In July, Columbia began construction of an indoor structure at the Rocco B. Commisso Soccer Stadium to provide winter practice space for varsity field teams. When completed, the “Bubble at Baker” will be a 650,000-cubic-ft. air-supported dome enclosing a new FieldTurf playing surface and will be inflated from December to mid-March to provide practice space for the football, men’s and women’s soccer, baseball, softball, field hockey and lacrosse teams.

Now, Pilling is turning his attention to Morningside Heights and the Dodge Physical Fitness Center, which underwent its last major renovation in 1996 and serves not only as an intercollegiate athletics and club/intramural sports facility but also as the recreational gym for members of the Columbia community who want a place to work out. He conducted a survey of students, faculty, administrators and other gym members last spring to gauge usage of Dodge and get a broad cross-section of opinion regarding the facility and what needed to be improved. “We’ve replaced a lot of fitness equipment,” he says, “but I really wanted to see what needs to take place. This is an important facility for the entire community.”

Two men standing outside and pointing at something out of view

Pilling with head football coach Al Bagnoli, his first hire and one of several new coaches he has brought on board in his first year.

Jonathan Lattif

Pilling's progress in his brief tenure has not gone unnoticed. “Peter has brought a new level of enthusiasm and optimism to the program,” says Mike Brown ’80, who played football and baseball at Columbia. “His interaction with alumni has been stellar and I can see his staff is rejuvenated. The hiring of Al Bagnoli was a real coup and I am impressed with Jim Engles. Facilities, especially the new bubble, are a major achievement.”

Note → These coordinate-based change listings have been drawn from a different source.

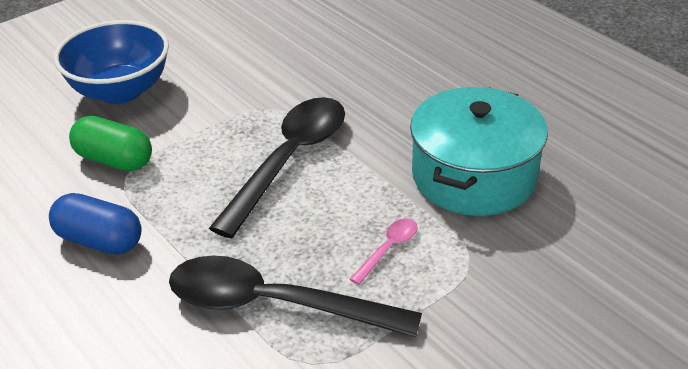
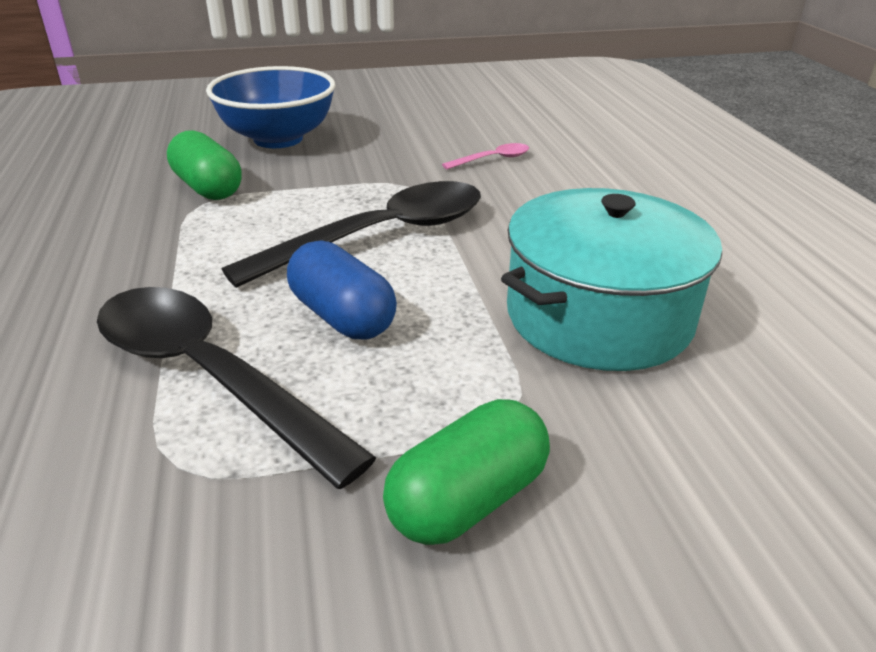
camera: 25 degrees right, 5 degrees down
blue capsule [49,193,142,255] -> blue capsule moved to [287,240,397,339]
pink spoon [350,218,418,285] -> pink spoon moved to [442,143,529,169]
none -> green capsule [383,399,550,545]

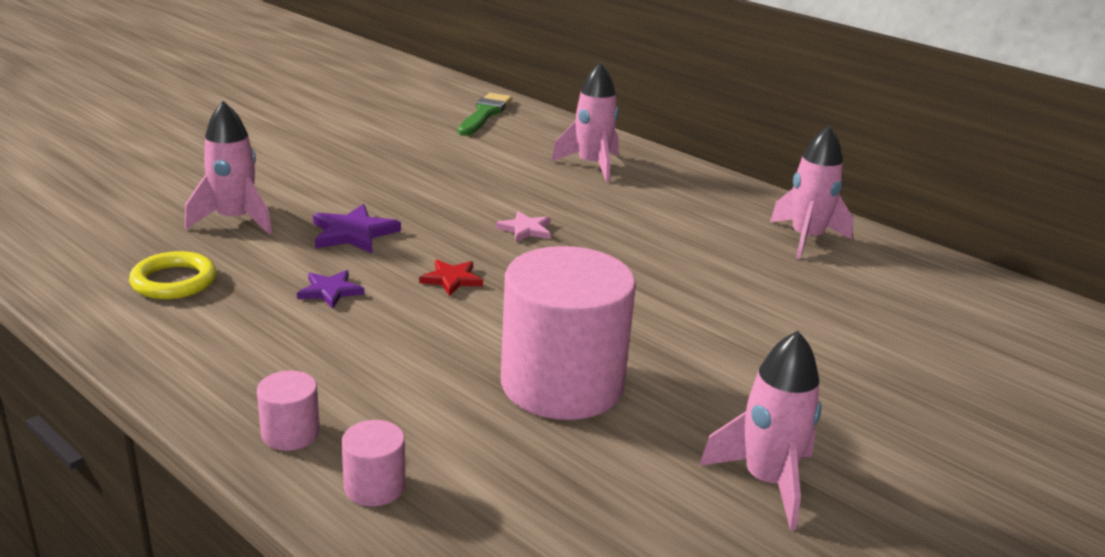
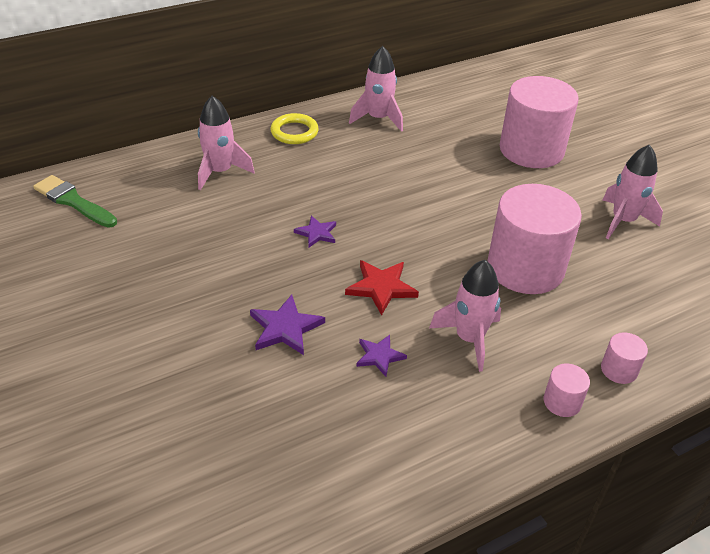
camera: 70 degrees left, 15 degrees up
yellow ring [129,251,216,299] -> yellow ring moved to [270,113,319,144]
pink rocket [185,101,272,235] -> pink rocket moved to [429,260,501,372]
red star [419,259,483,296] -> red star [345,260,419,315], size x1.53
pink star [496,211,551,242] -> purple star [294,216,336,247]
none -> pink cylinder [500,76,578,168]

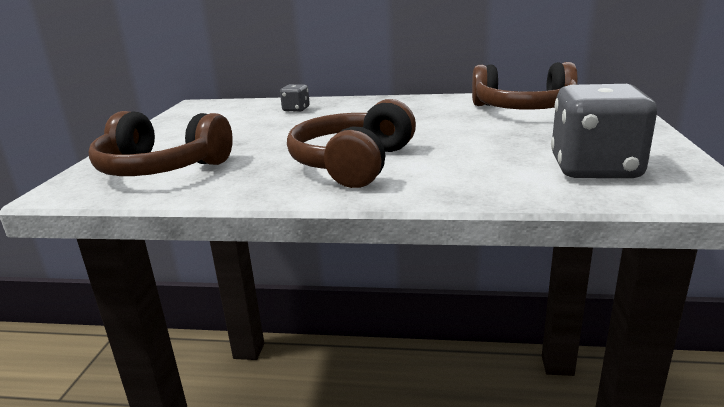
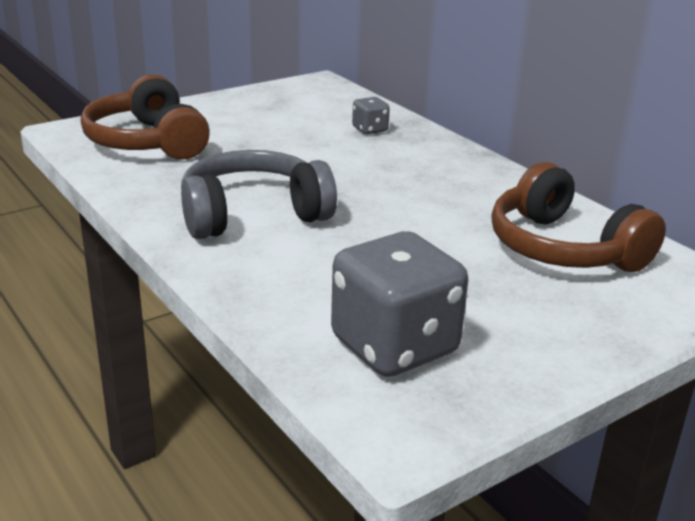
camera: 45 degrees right, 5 degrees up
brown headphones [287,99,416,188] -> grey headphones [181,150,337,239]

Forzani adds, “Peter gets it. He recognized the need to convert the Athletics Department into a proactive and alumni-friendly organization. Peter is extremely responsive and open to commentary and questions. By doing this, he has positioned himself and his people as allies and ombudsmen for alumni. The positive things he has done for football in particular and the department in general will help all sports.”

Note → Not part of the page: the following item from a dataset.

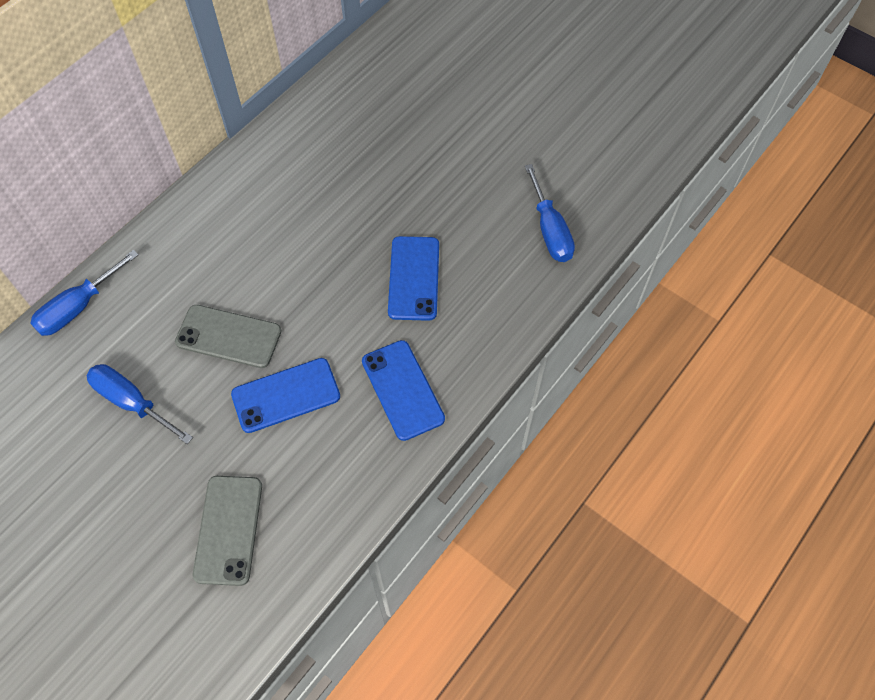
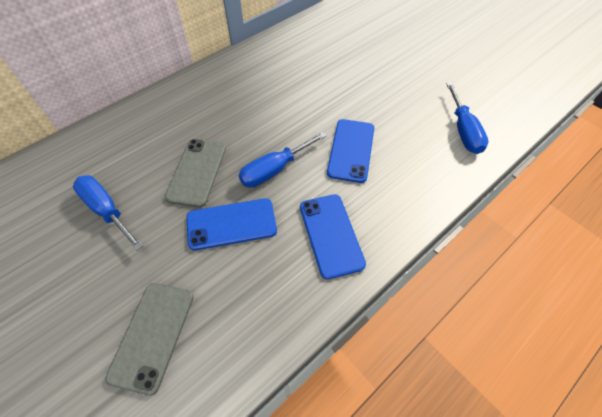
camera: 10 degrees right, 5 degrees down
blue screwdriver [30,250,139,336] -> blue screwdriver moved to [239,132,327,188]
grey phone [175,305,282,368] -> grey phone turned 75 degrees clockwise [165,139,226,207]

Ken Howitt ’76, a longtime season ticket-holder for basketball who added football season tickets this season, says that while he has not had direct contact with Pilling, he has noticed changes. “There seems to be a conscious effort to involve the Columbia community as one entity, where students, student-athletes, alumni and staff are not separate, but rather one unit with a common goal. I have always enjoyed attending events and games, and in many ways, that experience is improving both on the field and also before and after events.”

Some of that may be attributable to Pilling’s experience in marketing, which is paying dividends in many ways, according to one of his peers.

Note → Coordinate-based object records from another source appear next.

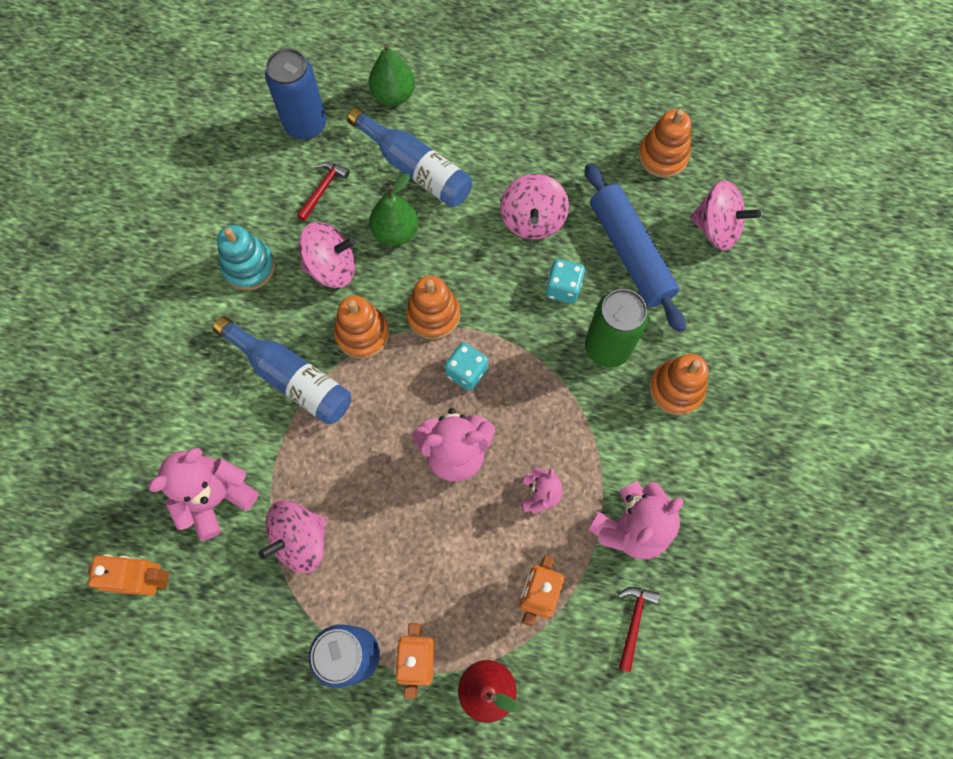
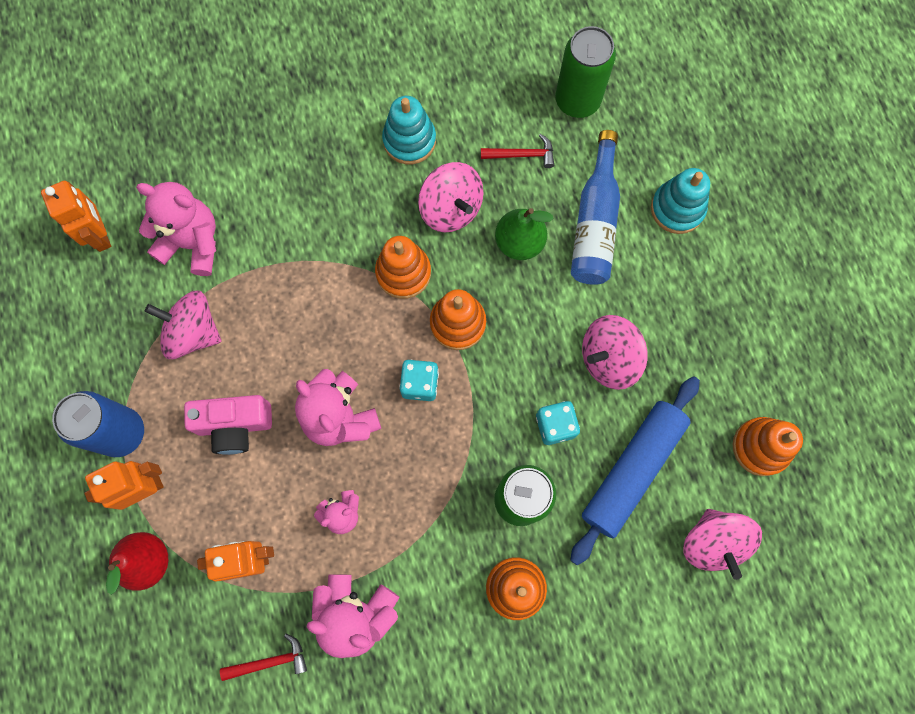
camera: 60 degrees right, 5 degrees up
blue bottle [213,316,351,425] -> none
blue can [265,48,326,140] -> green can [555,26,616,118]
green pear [368,44,415,106] -> none
none -> pink camera [184,395,272,455]
none -> turquoise stacking toy [651,168,710,234]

Bob Scalise, the longtime AD at Harvard, says, “I have found Peter to be a terrific colleague and an excellent addition to our Ivy League Athletic Directors group. He is helping us in many areas, but particularly with Ivy messaging, digital network strategy, sponsorships and broadcast rights. Ivy schools pursue a unique model in college athletics; our success is measured in many ways, not just by wins and losses. Peter embraces the higher level goal of pursuing competitive excellence while also remaining true to the educational mission of Columbia College, the Ivy League and college athletics in general.”

But wins and losses remains the most common yardstick by which success in sports is measured at every level, including the Ivy League, and Pilling knows that. “We can be successful academically and athletically at the highest levels,” he says. “We relish the opportunity to compete for Ivy League championships. I want to continue to grow and enhance support for all our programs.

“It’s important that our student-athletes and coaches have the resources to be successful,” adds Pilling, who when asked how he defines success, replies, “Obviously, winning Ivy League championships, but also developing the skills in our student-athletes so they can be winners in life.”